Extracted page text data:
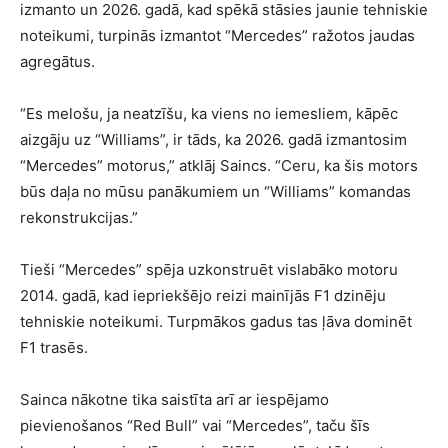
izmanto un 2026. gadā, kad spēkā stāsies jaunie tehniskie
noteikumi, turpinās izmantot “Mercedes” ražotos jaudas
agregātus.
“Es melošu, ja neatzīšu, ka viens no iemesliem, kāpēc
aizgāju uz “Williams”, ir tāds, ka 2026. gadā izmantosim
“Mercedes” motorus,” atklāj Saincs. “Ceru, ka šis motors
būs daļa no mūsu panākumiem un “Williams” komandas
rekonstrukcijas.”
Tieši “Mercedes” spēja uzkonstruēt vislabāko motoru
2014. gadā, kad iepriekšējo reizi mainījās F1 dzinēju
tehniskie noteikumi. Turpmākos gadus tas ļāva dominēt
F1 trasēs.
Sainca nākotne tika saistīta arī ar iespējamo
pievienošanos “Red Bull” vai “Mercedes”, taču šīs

Task: Look through the entries and find each line that has the string "gadā". Copy those lines.

Task output:
izmanto un 2026. gadā, kad spēkā stāsies jaunie tehniskie
aizgāju uz “Williams”, ir tāds, ka 2026. gadā izmantosim
2014. gadā, kad iepriekšējo reizi mainījās F1 dzinēju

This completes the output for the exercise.